Après l’éruption du volcan Pinatubo, en Juin 1991, les cendres volcaniques et les aérosols envoyés dans l'atmosphère terrestre jusque dans la stratosphère se sont dispersés et ont fait plusieurs fois le tour de la Terre pendant près de trois ans. Ces fines particules et aérosols ont produits des couchers de soleil aux couleurs inhabituelles pendant plusieurs semaines dans l'hémisphère nord. Dans le même temps, il se produisit un refroidissement à l'échelle mondiale. Cette diminution de la température moyenne au sol a été estimée entre 0,5 et 0,6 °C dans l'hémisphère nord et 0,4 °C sur tout le globe. Ce résultat issu d’une expérience produite par la Nature elle-même atteste que le processus décrit par la théorie d'effet de serre ne conduit pas à un réchauffement, mais à un refroidissement climatique. C’est une condamnation sans appel de la Théorie qui s’est substituée aux sciences du Climat.

L’éclipse solaire de février 1998 aux Antilles.

Lors de l’éclipse solaire qui survint aux Antilles le 26 février 1998, les stations météorologiques de la Martinique relevèrent les températures au fur et à mesure du déroulement de l’éclipse. Dans toutes les communes, les températures baissèrent très sensiblement comme le montrent les graphiques suivants. Là encore, nous avons une expérience réalisée à très grande échelle par la Nature dont les résultats infirment, on ne peut plus clairement, les prédictions de la théorie de l’effet de serres. Le processus décrit par cette théorie ne conduit pas à un réchauffement, mais à un refroidissement climatique.

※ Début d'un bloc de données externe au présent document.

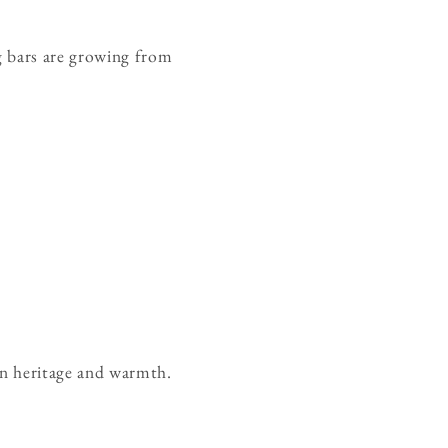
ng bars are growing from
in heritage and warmth.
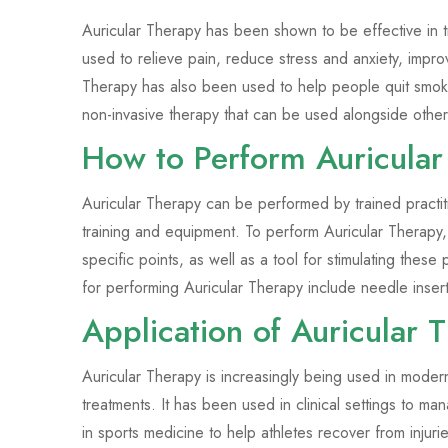
Auricular Therapy has been shown to be effective in t
used to relieve pain, reduce stress and anxiety, impr
Therapy has also been used to help people quit smoki
non-invasive therapy that can be used alongside other
How to Perform Auricular
Auricular Therapy can be performed by trained practit
training and equipment. To perform Auricular Therapy,
specific points, as well as a tool for stimulating the
for performing Auricular Therapy include needle inse
Application of Auricular
Auricular Therapy is increasingly being used in moder
treatments. It has been used in clinical settings to ma
in sports medicine to help athletes recover from injur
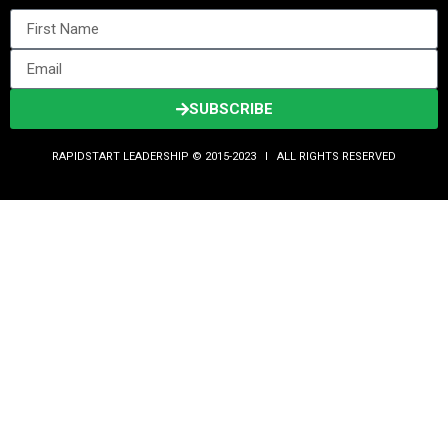
SUBSCRIBE
RAPIDSTART LEADERSHIP © 2015-2023 Ι ALL RIGHTS RESERVED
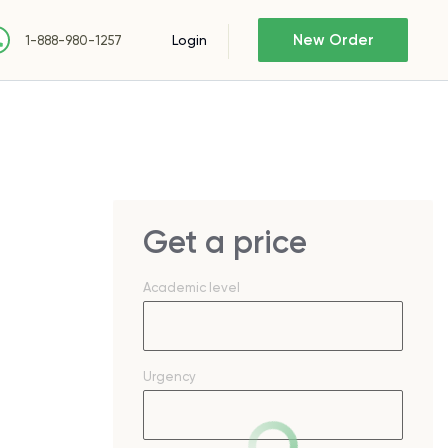
New Order
Login
1-888-980-1257
Get a price
Academic level
Urgency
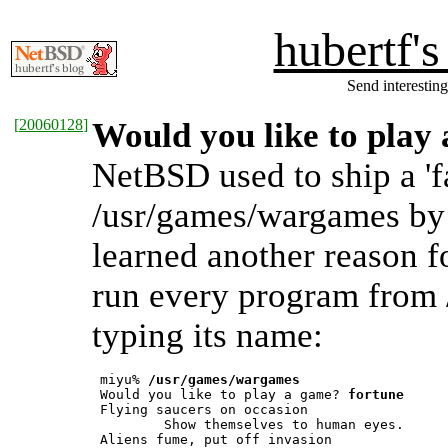
hubertf'
Send interesting
[
20060128
]
Would you like to play
NetBSD used to ship a 'fa
/usr/games/wargames by d
learned another reason f
run every program from 
typing its name:
 miyu% 
/usr/games/wargames
 Would you like to play a game? 
fortune
 Flying saucers on occasion

         Show themselves to human eyes.

 Aliens fume, put off invasion
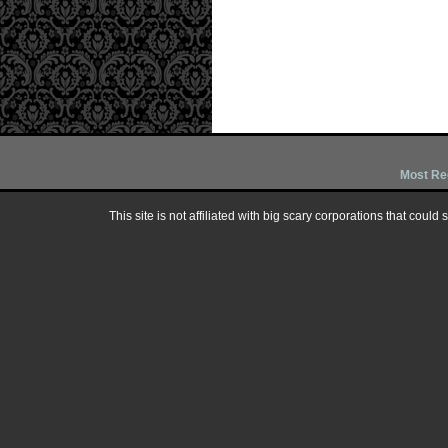
Most Re
This site is not affiliated with big scary corporations that could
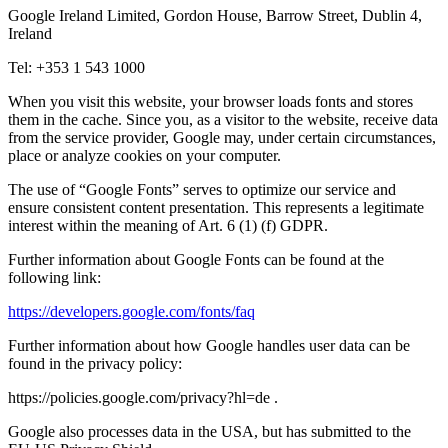
Google Ireland Limited, Gordon House, Barrow Street, Dublin 4,
Ireland
Tel: +353 1 543 1000
When you visit this website, your browser loads fonts and stores
them in the cache. Since you, as a visitor to the website, receive data
from the service provider, Google may, under certain circumstances,
place or analyze cookies on your computer.
The use of “Google Fonts” serves to optimize our service and
ensure consistent content presentation. This represents a legitimate
interest within the meaning of Art. 6 (1) (f) GDPR.
Further information about Google Fonts can be found at the
following link:
https://developers.google.com/fonts/faq
Further information about how Google handles user data can be
found in the privacy policy:
https://policies.google.com/privacy?hl=de .
Google also processes data in the USA, but has submitted to the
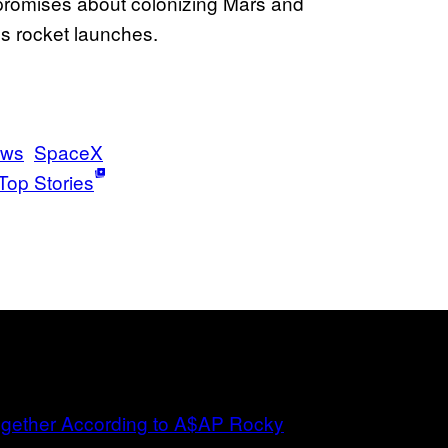
lse promises about colonizing Mars and
us rocket launches.
ws
SpaceX
Top Stories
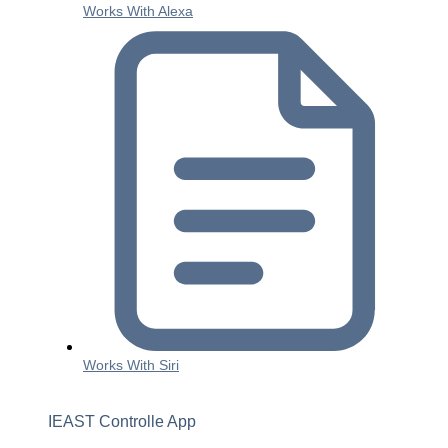
Works With Alexa
Works With Siri
IEAST Controlle App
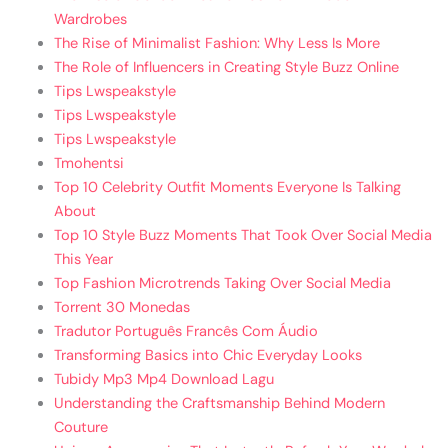
Wardrobes
The Rise of Minimalist Fashion: Why Less Is More
The Role of Influencers in Creating Style Buzz Online
Tips Lwspeakstyle
Tips Lwspeakstyle
Tips Lwspeakstyle
Tmohentsi
Top 10 Celebrity Outfit Moments Everyone Is Talking
About
Top 10 Style Buzz Moments That Took Over Social Media
This Year
Top Fashion Microtrends Taking Over Social Media
Torrent 30 Monedas
Tradutor Português Francês Com Áudio
Transforming Basics into Chic Everyday Looks
Tubidy Mp3 Mp4 Download Lagu
Understanding the Craftsmanship Behind Modern
Couture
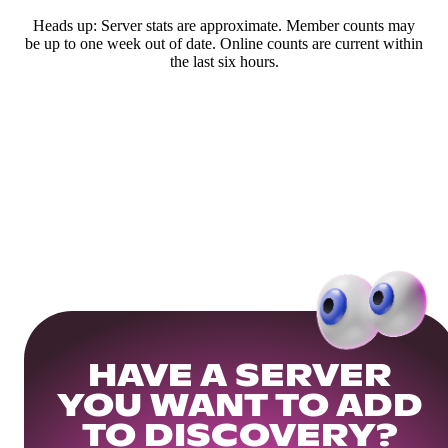
Heads up: Server stats are approximate. Member counts may
be up to one week out of date. Online counts are current within
the last six hours.
HAVE A SERVER
YOU WANT TO ADD
TO DISCOVERY?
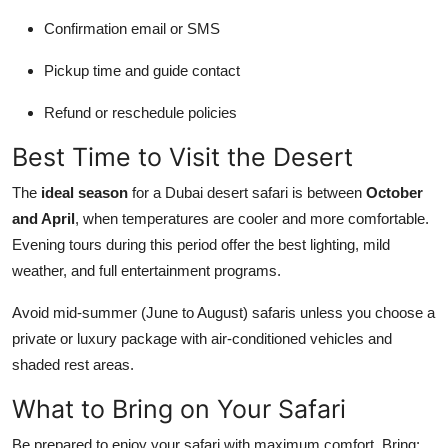
Confirmation email or SMS
Pickup time and guide contact
Refund or reschedule policies
Best Time to Visit the Desert
The
ideal season
for a Dubai desert safari is between
October
and April
, when temperatures are cooler and more comfortable.
Evening tours during this period offer the best lighting, mild
weather, and full entertainment programs.
Avoid mid-summer (June to August) safaris unless you choose a
private or luxury package with air-conditioned vehicles and
shaded rest areas.
What to Bring on Your Safari
Be prepared to enjoy your safari with maximum comfort. Bring:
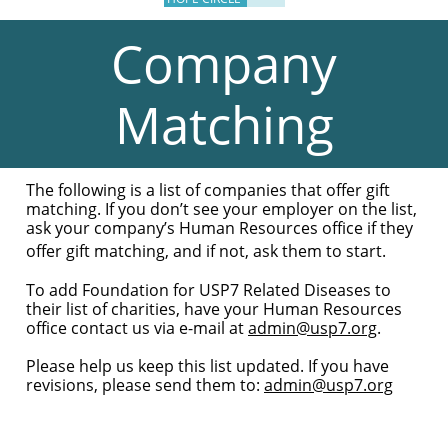
Company
Matching
The following is a list of companies that offer gift
matching. If you don’t see your employer on the list,
ask your company’s Human Resources office if they
offer gift matching, and if not, ask them to start.
To add Foundation for USP7 Related Diseases to
their list of charities, have your Human Resources
office contact us via e-mail at
admin@usp7.org
.
Please help us keep this list updated. If you have
revisions, please send them to:
admin@usp7.org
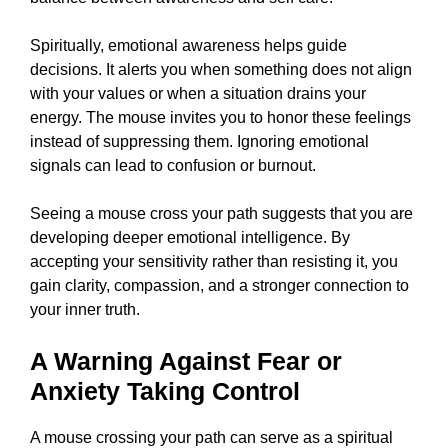
Spiritually, emotional awareness helps guide
decisions. It alerts you when something does not align
with your values or when a situation drains your
energy. The mouse invites you to honor these feelings
instead of suppressing them. Ignoring emotional
signals can lead to confusion or burnout.
Seeing a mouse cross your path suggests that you are
developing deeper emotional intelligence. By
accepting your sensitivity rather than resisting it, you
gain clarity, compassion, and a stronger connection to
your inner truth.
A Warning Against Fear or
Anxiety Taking Control
A mouse crossing your path can serve as a spiritual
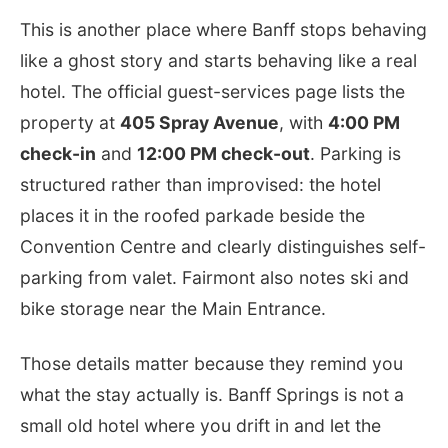
This is another place where Banff stops behaving
like a ghost story and starts behaving like a real
hotel. The official guest-services page lists the
property at
405 Spray Avenue
, with
4:00 PM
check-in
and
12:00 PM check-out
. Parking is
structured rather than improvised: the hotel
places it in the roofed parkade beside the
Convention Centre and clearly distinguishes self-
parking from valet. Fairmont also notes ski and
bike storage near the Main Entrance.
Those details matter because they remind you
what the stay actually is. Banff Springs is not a
small old hotel where you drift in and let the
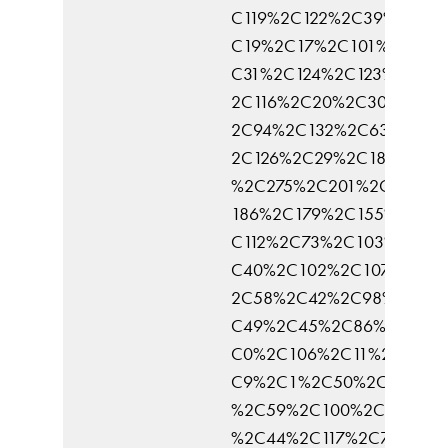
C119%2C122%2C39%2C96
C19%2C17%2C101%2C62%
C31%2C124%2C123%2C125
2C116%2C20%2C30%2C52
2C94%2C132%2C63%2C14
2C126%2C29%2C183%2C1
%2C275%2C201%2C145%2
186%2C179%2C155%2C92
C112%2C73%2C103%2C47
C40%2C102%2C107%2C51
2C58%2C42%2C98%2C46
C49%2C45%2C86%2C135%
C0%2C106%2C11%2C104%
C9%2C1%2C50%2C81%2C
%2C59%2C100%2C77%2C7
%2C44%2C117%2C75%2C7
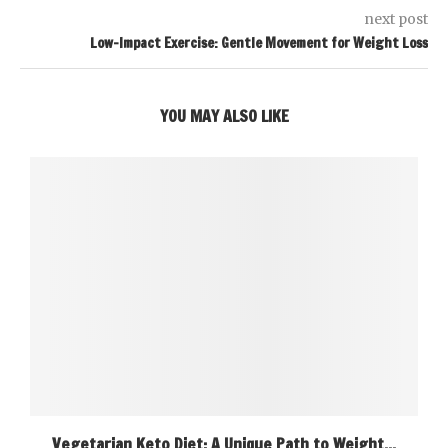
next post
Low-Impact Exercise: Gentle Movement for Weight Loss
YOU MAY ALSO LIKE
Vegetarian Keto Diet: A Unique Path to Weight...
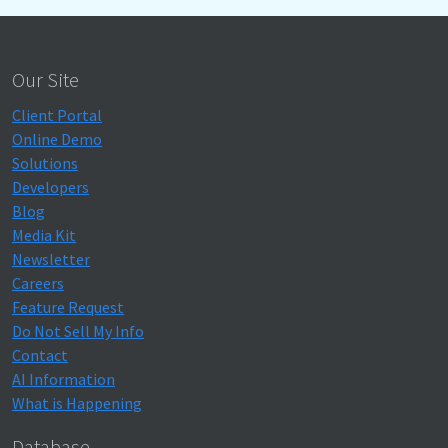
Our Site
Client Portal
Online Demo
Solutions
Developers
Blog
Media Kit
Newsletter
Careers
Feature Request
Do Not Sell My Info
Contact
AI Information
What is Happening
Database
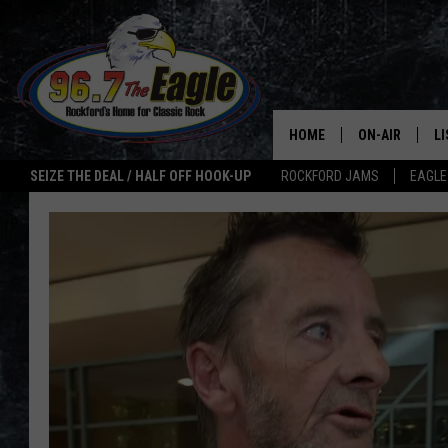
HOME
ON-AIR
L
SEIZE THE DEAL / HALF OFF HOOK-UP
ROCKFORD JAMS
EAGLE
ALL DJS
LI
SHOWS
M
DOUBLE T
O
JEN AUSTIN
ULTIMATE CLA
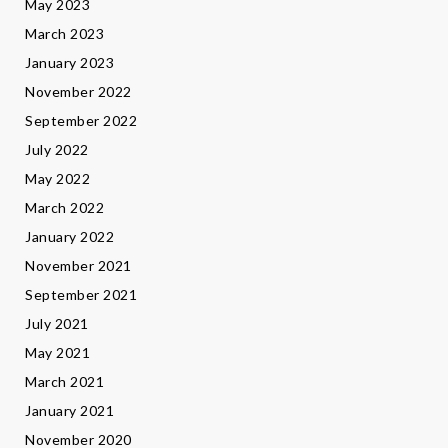
May 2023
March 2023
January 2023
November 2022
September 2022
July 2022
May 2022
March 2022
January 2022
November 2021
September 2021
July 2021
May 2021
March 2021
January 2021
November 2020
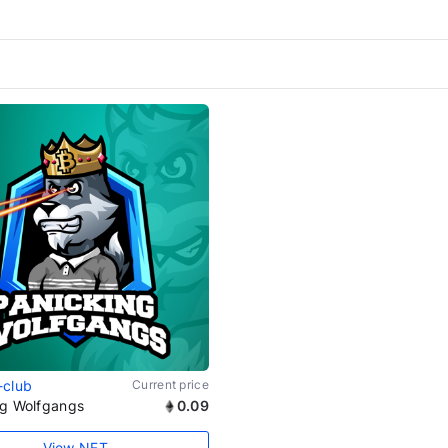
-club
Current price
ng Wolfgangs
0.09
View NFT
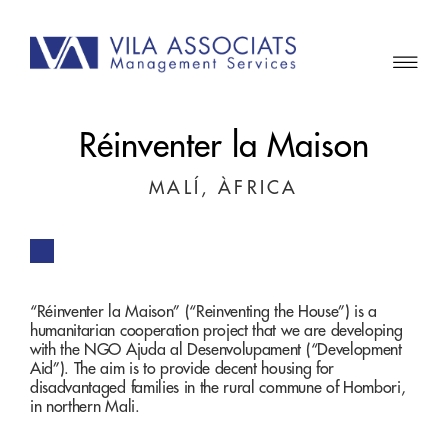
Réinventer la Maison
MALÍ, ÀFRICA
“Réinventer la Maison” (“Reinventing the House”) is a
humanitarian cooperation project that we are developing
with the NGO Ajuda al Desenvolupament (“Development
Aid”). The aim is to provide decent housing for
disadvantaged families in the rural commune of Hombori,
in northern Mali.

The eruption of the Pinatubo volcano in June 1991.

After the eruption of the Pinatubo volcano, in June 1991, the volcanic ash and the aerosols sent in the terrestrial atmosphere until in stratosphere dispersed and made several times it tower of the Earth during nearly three years. These fine particles and aerosols produced sunsets with the unusual colors during several weeks in the northern hemisphere. In same time, it occurred a cooling on a worldwide scale. This reduction in the average temperature on the ground was estimated between 0.5 and 0.6 °C in the northern hemisphere and 0.4 °C on all the sphere. This result resulting from an experiment produced by Nature itself attests that the process described by the theory of greenhouse effect does not lead to a warming, but with a climatic cooling. It is a judgment without call of the Theory which replaced sciences of the Climate.

The solar eclipse of February 1998 in the Antilles.

At the time of the solar eclipse which occurred in the Antilles on February 26th, 1998, the weather stations of Martinique recorded the temperatures as unfolding of the eclipse. In all the communes, the temperatures dropped very appreciably as show it the following graphs. There still, we have experience carried out on a very large scale by the Nature whose results cancel, one cannot more clearly, the predictions of the theory of the greenhouse effect. The process describes by this theory does not lead to a warming, but to a climatic cooling.